In Ecuador, as Kinga Harasim and Tom Gatehouse relate, residents of Cuenca, in Azuay province, voted overwhelmingly in a ‘consulta popular’ to ban mining that would affect key water resources.
Research and writing is continuing for LAB’s The Heart of Our Earth – Community Resistance to Mining in Latin America. The website is live already, and the book by Tom Gatehouse will be published in mid-2022.
LAB News
REI: LAB’s new Research Engagement and Impact (REI) strand of work is growing, offering chances for academic researchers to extend their reach ‘Beyond the Campus’. Current projects include Indigenous Brazil Violated, with Cardiff University, and Women Resisting Violence with Kings College, London.
Voices: LAB’s Voices of Latin America received a rave review in US journal Science and Society, where the book is distributed by Monthly Review Press.
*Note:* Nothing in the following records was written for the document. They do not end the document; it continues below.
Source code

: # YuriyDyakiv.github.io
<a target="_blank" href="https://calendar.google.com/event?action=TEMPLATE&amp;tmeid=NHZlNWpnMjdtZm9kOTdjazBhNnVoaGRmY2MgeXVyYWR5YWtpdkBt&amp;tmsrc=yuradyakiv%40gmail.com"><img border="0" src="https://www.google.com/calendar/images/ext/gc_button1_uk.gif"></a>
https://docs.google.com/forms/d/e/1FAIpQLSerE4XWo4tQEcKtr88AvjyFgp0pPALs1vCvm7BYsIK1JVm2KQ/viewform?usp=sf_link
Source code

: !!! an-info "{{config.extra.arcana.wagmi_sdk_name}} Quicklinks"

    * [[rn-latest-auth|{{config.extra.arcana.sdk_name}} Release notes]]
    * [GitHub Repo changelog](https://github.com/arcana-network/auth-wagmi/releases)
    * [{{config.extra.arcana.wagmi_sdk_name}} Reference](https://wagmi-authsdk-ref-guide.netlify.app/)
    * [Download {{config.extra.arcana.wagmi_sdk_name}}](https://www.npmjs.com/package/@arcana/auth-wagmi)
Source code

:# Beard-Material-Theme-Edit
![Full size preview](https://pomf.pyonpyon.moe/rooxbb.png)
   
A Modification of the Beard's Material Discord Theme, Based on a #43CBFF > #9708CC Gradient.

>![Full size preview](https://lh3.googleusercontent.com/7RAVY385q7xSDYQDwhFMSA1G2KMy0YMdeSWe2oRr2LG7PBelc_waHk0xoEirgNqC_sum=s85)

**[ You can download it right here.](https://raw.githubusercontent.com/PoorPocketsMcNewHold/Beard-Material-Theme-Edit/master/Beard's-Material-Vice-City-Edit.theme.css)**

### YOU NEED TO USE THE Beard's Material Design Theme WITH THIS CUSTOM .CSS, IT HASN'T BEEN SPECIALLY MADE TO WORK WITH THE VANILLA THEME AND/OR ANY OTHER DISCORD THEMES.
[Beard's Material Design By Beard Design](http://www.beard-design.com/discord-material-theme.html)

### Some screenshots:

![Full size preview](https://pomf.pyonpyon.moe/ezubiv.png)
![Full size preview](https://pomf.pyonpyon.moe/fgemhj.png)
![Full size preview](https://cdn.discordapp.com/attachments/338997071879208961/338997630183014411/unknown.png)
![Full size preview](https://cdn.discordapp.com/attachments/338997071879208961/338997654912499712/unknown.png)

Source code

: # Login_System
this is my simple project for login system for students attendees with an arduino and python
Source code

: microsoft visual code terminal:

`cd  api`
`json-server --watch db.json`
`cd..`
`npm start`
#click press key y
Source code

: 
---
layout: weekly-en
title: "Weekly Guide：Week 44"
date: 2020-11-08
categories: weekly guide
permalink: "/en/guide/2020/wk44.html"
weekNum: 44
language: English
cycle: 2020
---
Meanwhile the third of our webinars, organised by Emily Gregg on the Rights of Nature and Indigenous Peoples will be held on Saturday 8 May. The final webinar, a Celebration of Cultural Resistance, will now take place in September.
Mexico Inside Out: LAB’s second Inside Out, in depth country guide, by Nick Caistor, was launched at the Calling Mexico online festival on 17 April. You can purchase a copy here.
Reviews
This month’s book and film reviews include:
- Chilean film Animales Extintos about toxic masculinity in schools
- Chilean film La Mirada Incendiada about dictatorship violence
- Colombian film Dive, Terra Bomba, Dive about community initiatives to protect Bocachica’s Varadero Reef
- Argentinian film Un Crimen Común, which follows a middle class academic mother whose life unravels after she becomes implicated in the death of her housekeeper’s son.
- Salvadorean film Imperdonable, about the hyper-macho world of gangs and their links to evangelical churches.